WORK ITEM >> Keep each entry exactly as written when you repeat it, and skip the images.

MATERIAL PROVIDED >>
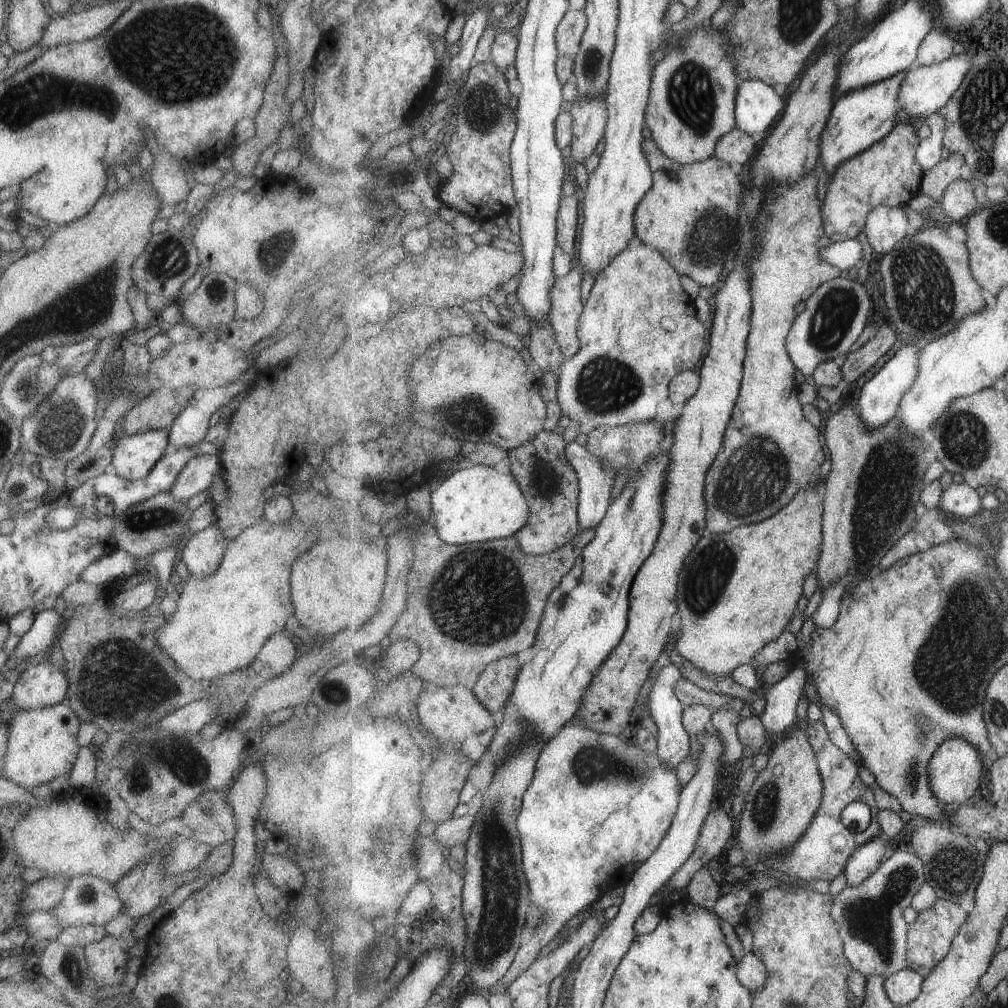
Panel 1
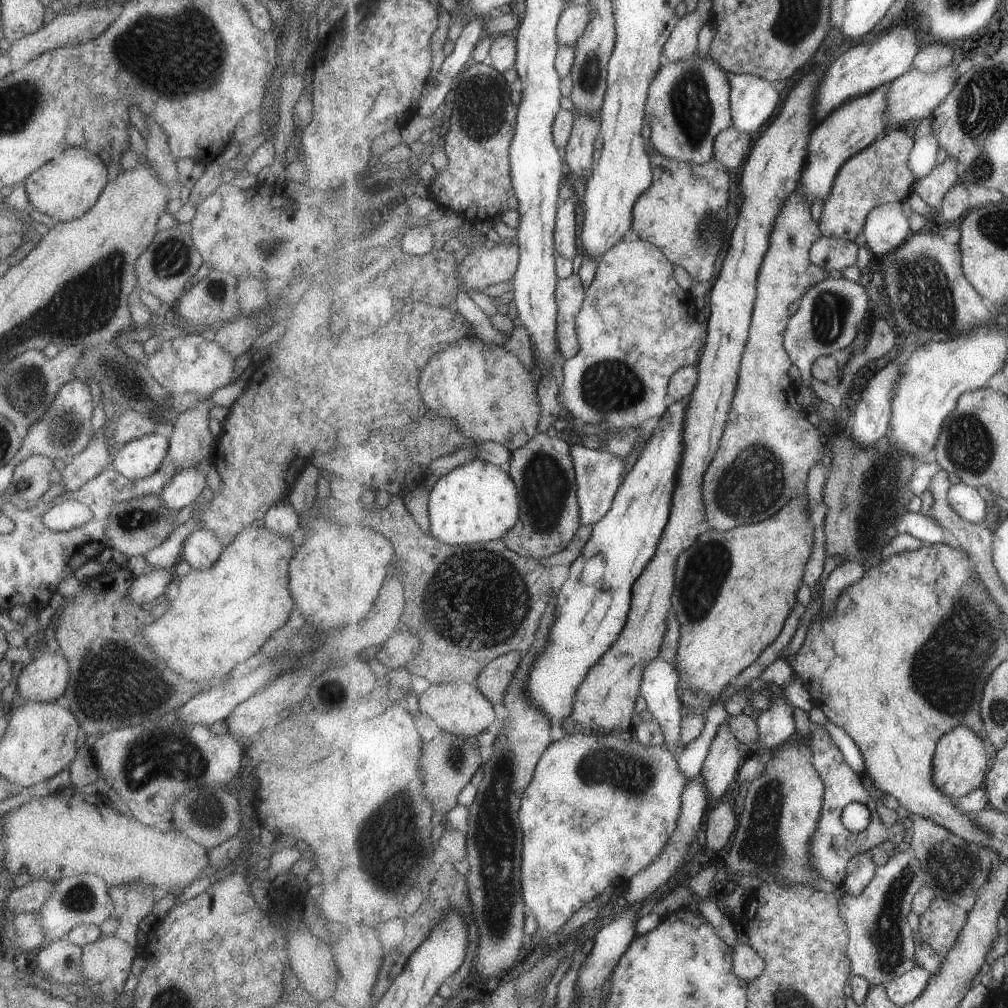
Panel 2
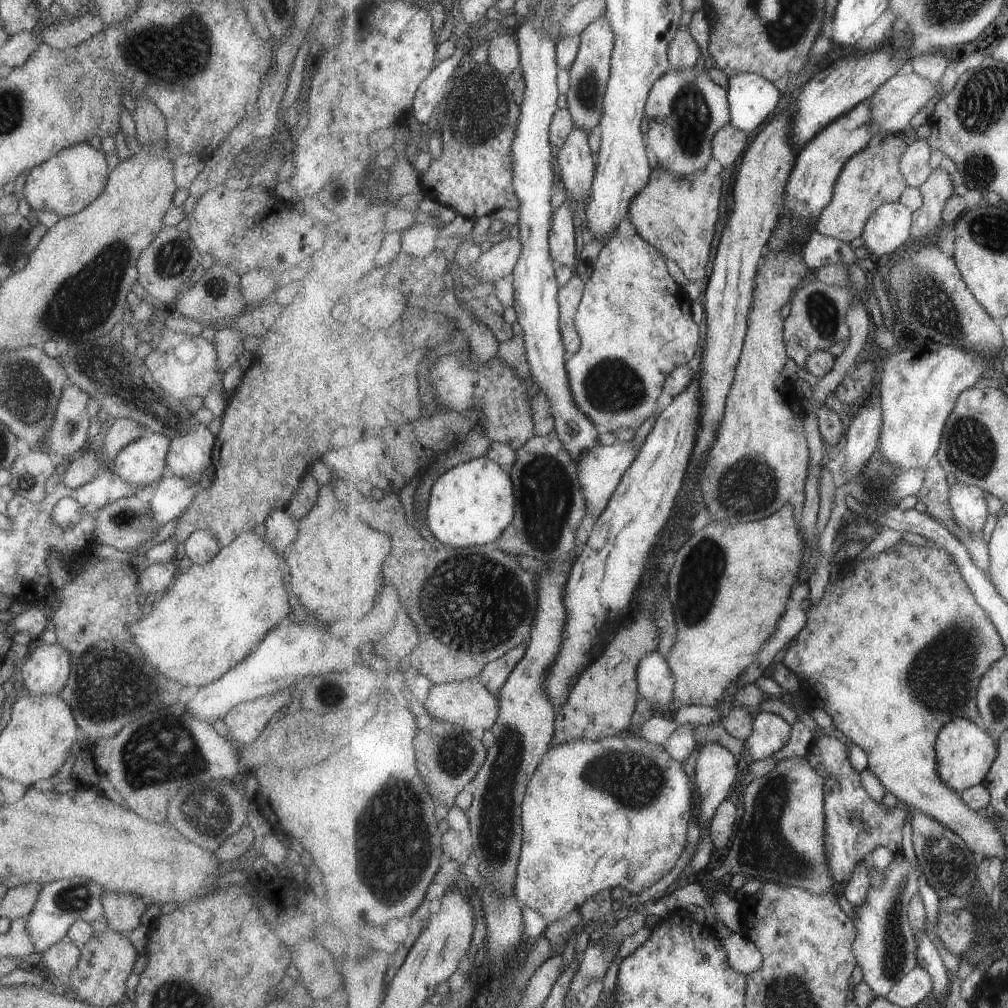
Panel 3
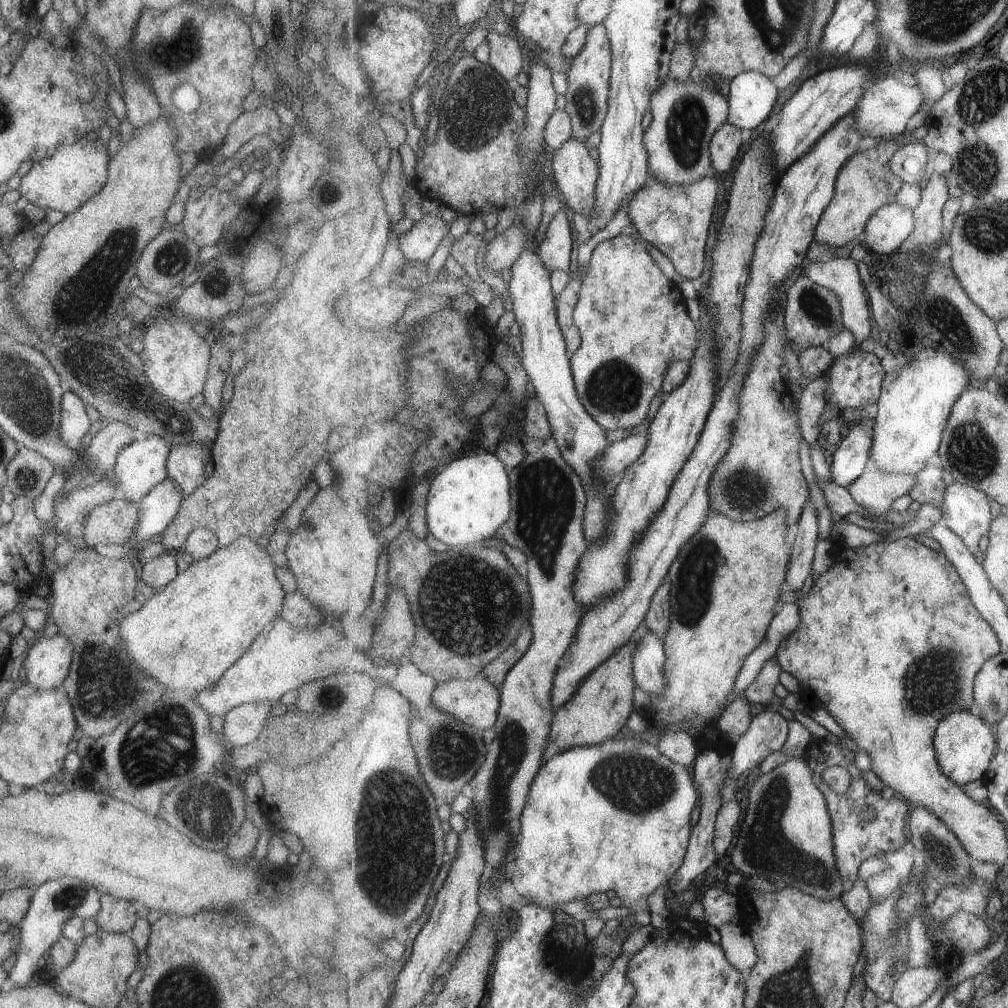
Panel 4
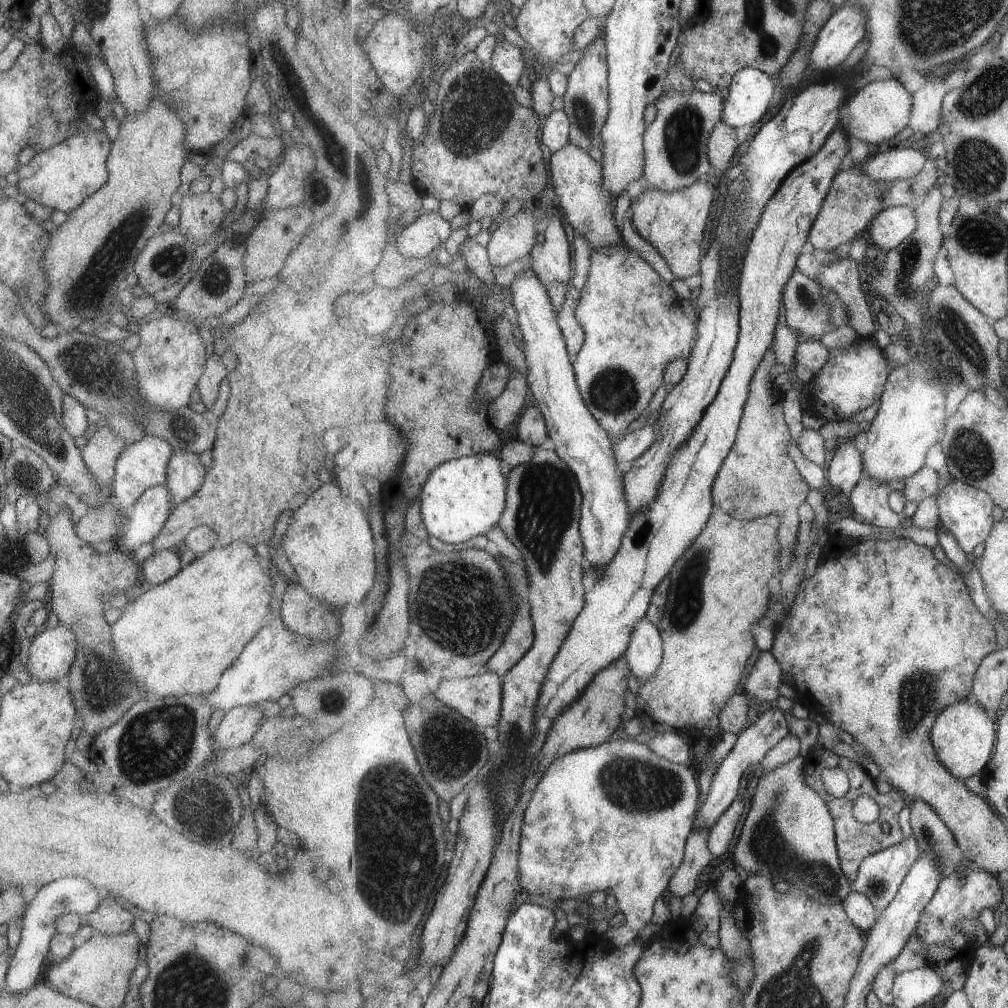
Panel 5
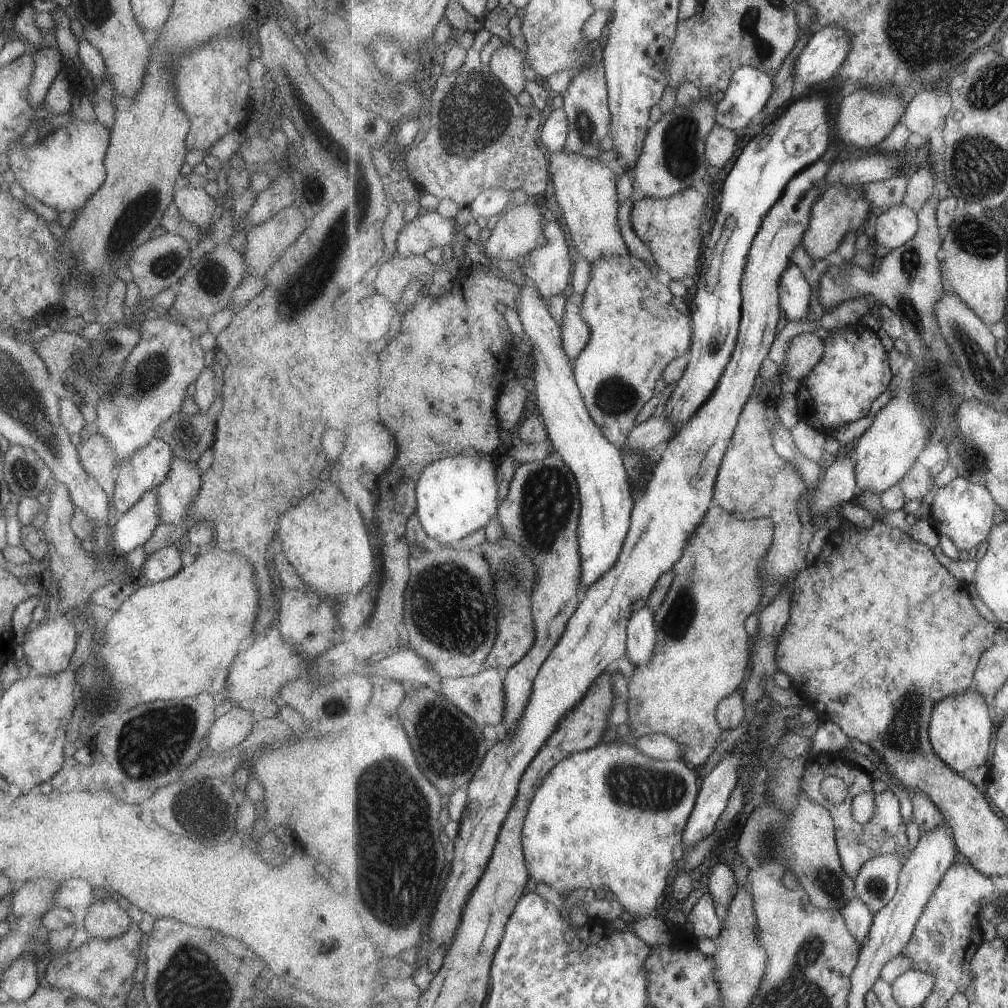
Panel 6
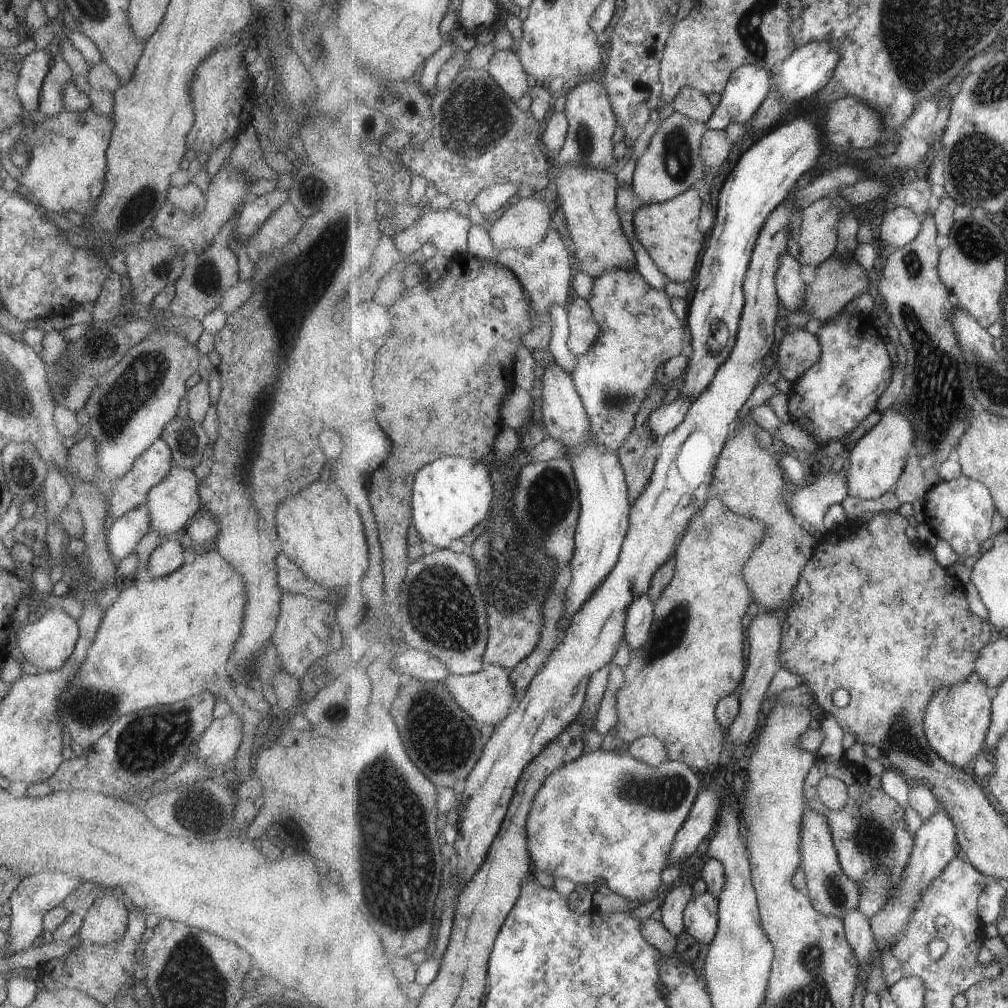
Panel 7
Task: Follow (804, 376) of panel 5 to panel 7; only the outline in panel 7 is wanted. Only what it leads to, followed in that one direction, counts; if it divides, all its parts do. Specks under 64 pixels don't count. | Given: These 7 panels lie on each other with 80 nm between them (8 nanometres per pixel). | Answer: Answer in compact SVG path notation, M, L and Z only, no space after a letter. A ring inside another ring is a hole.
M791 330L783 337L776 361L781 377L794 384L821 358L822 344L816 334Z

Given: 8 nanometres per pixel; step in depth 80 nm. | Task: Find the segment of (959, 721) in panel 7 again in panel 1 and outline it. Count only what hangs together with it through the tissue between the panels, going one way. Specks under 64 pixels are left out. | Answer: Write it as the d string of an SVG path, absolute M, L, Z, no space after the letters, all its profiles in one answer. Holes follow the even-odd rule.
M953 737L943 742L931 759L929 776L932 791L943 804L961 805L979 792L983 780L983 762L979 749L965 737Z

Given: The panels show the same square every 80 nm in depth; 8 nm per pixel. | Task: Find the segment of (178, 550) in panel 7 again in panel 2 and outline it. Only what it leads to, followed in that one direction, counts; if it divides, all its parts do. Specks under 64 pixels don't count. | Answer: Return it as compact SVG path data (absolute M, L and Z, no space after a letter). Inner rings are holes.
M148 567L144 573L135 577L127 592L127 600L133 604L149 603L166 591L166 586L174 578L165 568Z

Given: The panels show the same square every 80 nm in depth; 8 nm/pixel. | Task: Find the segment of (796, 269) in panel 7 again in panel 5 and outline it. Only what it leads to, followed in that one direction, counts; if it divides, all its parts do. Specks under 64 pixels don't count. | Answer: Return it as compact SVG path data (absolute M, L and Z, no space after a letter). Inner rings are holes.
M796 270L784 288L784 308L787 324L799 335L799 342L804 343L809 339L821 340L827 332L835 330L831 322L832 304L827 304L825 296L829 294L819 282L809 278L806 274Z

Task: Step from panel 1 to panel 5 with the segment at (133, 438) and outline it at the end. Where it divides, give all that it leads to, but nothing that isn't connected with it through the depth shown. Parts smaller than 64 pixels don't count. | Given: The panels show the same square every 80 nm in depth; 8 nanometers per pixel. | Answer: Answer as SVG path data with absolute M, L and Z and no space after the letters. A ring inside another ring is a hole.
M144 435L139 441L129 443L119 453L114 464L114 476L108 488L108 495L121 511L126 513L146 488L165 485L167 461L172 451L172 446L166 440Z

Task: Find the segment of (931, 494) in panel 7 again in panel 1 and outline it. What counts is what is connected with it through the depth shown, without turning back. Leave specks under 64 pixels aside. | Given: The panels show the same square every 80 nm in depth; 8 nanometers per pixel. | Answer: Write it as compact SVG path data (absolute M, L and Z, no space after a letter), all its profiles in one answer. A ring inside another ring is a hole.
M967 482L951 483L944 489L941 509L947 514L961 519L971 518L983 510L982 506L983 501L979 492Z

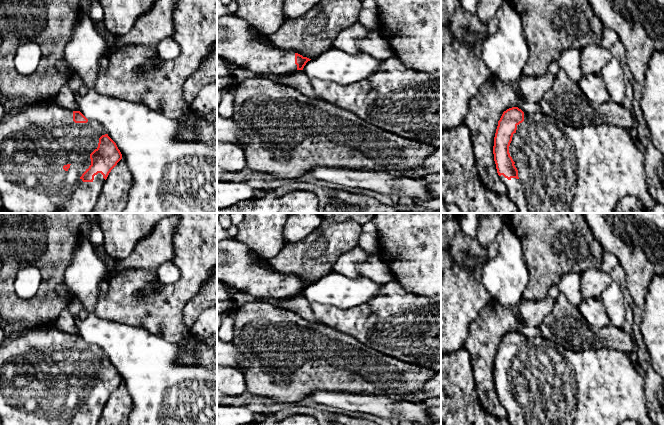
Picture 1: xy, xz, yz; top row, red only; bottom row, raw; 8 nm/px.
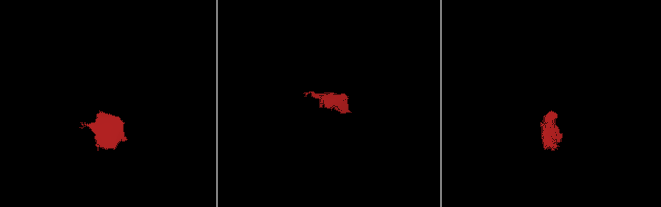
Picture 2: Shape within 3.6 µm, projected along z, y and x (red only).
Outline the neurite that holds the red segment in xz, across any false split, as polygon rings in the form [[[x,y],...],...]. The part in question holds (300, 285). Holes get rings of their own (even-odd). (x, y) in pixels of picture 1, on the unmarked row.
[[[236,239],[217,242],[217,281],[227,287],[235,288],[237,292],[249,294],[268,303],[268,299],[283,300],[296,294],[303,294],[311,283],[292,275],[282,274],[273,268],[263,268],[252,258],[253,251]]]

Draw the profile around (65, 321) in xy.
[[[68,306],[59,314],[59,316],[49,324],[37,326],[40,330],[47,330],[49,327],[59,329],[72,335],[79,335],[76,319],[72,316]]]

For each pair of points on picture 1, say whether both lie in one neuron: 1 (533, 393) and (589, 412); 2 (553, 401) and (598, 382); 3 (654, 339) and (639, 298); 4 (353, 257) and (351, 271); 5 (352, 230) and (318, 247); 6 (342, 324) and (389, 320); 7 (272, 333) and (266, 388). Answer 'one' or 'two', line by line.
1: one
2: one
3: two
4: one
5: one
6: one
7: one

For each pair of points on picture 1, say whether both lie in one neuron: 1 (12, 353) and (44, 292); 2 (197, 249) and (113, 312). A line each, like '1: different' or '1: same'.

SOLUTION FOR THIS TASK >>
Panel 1
Panel 2
Panel 3
Panel 4
Panel 5
Panel 6
Panel 7
Task: Follow (804, 376) of panel 5 to panel 7; only the outline in panel 7 is wanted. Only what it leads to, followed in that one direction, counts; if it divides, all its parts do. Specks under 64 pixels don't count. | Given: These 7 panels lie on each other with 80 nm between them (8 nanometres per pixel). | Answer: Answer in compact SVG path notation, M, L and Z only, no space after a letter. A ring inside another ring is a hole.
M791 330L783 337L776 361L781 377L794 384L821 358L822 344L816 334Z

Given: 8 nanometres per pixel; step in depth 80 nm. | Task: Find the segment of (959, 721) in panel 7 again in panel 1 and outline it. Count only what hangs together with it through the tissue between the panels, going one way. Specks under 64 pixels are left out. | Answer: Write it as the d string of an SVG path, absolute M, L, Z, no space after the letters, all its profiles in one answer. Holes follow the even-odd rule.
M953 737L943 742L931 759L929 776L932 791L943 804L961 805L979 792L983 780L983 762L979 749L965 737Z

Given: The panels show the same square every 80 nm in depth; 8 nm per pixel. | Task: Find the segment of (178, 550) in panel 7 again in panel 2 and outline it. Only what it leads to, followed in that one direction, counts; if it divides, all its parts do. Specks under 64 pixels don't count. | Answer: Return it as compact SVG path data (absolute M, L and Z, no space after a letter). Inner rings are holes.
M148 567L144 573L135 577L127 592L127 600L133 604L149 603L166 591L166 586L174 578L165 568Z

Given: The panels show the same square every 80 nm in depth; 8 nm/pixel. | Task: Find the segment of (796, 269) in panel 7 again in panel 5 and outline it. Only what it leads to, followed in that one direction, counts; if it divides, all its parts do. Specks under 64 pixels don't count. | Answer: Return it as compact SVG path data (absolute M, L and Z, no space after a letter). Inner rings are holes.
M796 270L784 288L784 308L787 324L799 335L799 342L804 343L809 339L821 340L827 332L835 330L831 322L832 304L827 304L825 296L829 294L819 282L809 278L806 274Z

Task: Step from panel 1 to panel 5 with the segment at (133, 438) and outline it at the end. Where it divides, give all that it leads to, but nothing that isn't connected with it through the depth shown. Parts smaller than 64 pixels don't count. | Given: The panels show the same square every 80 nm in depth; 8 nanometers per pixel. | Answer: Answer as SVG path data with absolute M, L and Z and no space after the letters. A ring inside another ring is a hole.
M144 435L139 441L129 443L119 453L114 464L114 476L108 488L108 495L121 511L126 513L146 488L165 485L167 461L172 451L172 446L166 440Z

Task: Find the segment of (931, 494) in panel 7 again in panel 1 and outline it. What counts is what is connected with it through the depth shown, without turning back. Leave specks under 64 pixels aside. | Given: The panels show the same square every 80 nm in depth; 8 nanometers per pixel. | Answer: Write it as compact SVG path data (absolute M, L and Z, no space after a letter), all its profiles in one answer. A ring inside another ring is a hole.
M967 482L951 483L944 489L941 509L947 514L961 519L971 518L983 510L982 506L983 501L979 492Z

Picture 1: xy, xz, yz; top row, red only; bottom row, raw; 8 nm/px.
Picture 2: Shape within 3.6 µm, projected along z, y and x (red only).
Outline the neurite that holds the red segment in xz, across any false split, as polygon rings in the form [[[x,y],...],...]. The part in question holds (300, 285). Holes get rings of their own (even-odd). (x, y) in pixels of picture 1, on the unmarked row.
[[[236,239],[217,242],[217,281],[227,287],[235,288],[237,292],[249,294],[268,303],[268,299],[283,300],[296,294],[303,294],[311,283],[292,275],[282,274],[273,268],[263,268],[252,258],[253,251]]]

Draw the profile around (65, 321) in xy.
[[[68,306],[59,314],[59,316],[49,324],[37,326],[40,330],[47,330],[49,327],[59,329],[72,335],[79,335],[76,319],[72,316]]]

For each pair of points on picture 1, say whether both lie in one neuron: 1 (533, 393) and (589, 412); 2 (553, 401) and (598, 382); 3 (654, 339) and (639, 298); 4 (353, 257) and (351, 271); 5 (352, 230) and (318, 247); 6 (342, 324) and (389, 320); 7 (272, 333) and (266, 388). Answer 'one' or 'two', line by line.
1: one
2: one
3: two
4: one
5: one
6: one
7: one

For each pair of points on picture 1, say whether both lie in one neuron: 1 (12, 353) and (44, 292); 2 (197, 249) and (113, 312). A line each, like '1: different' or '1: same'.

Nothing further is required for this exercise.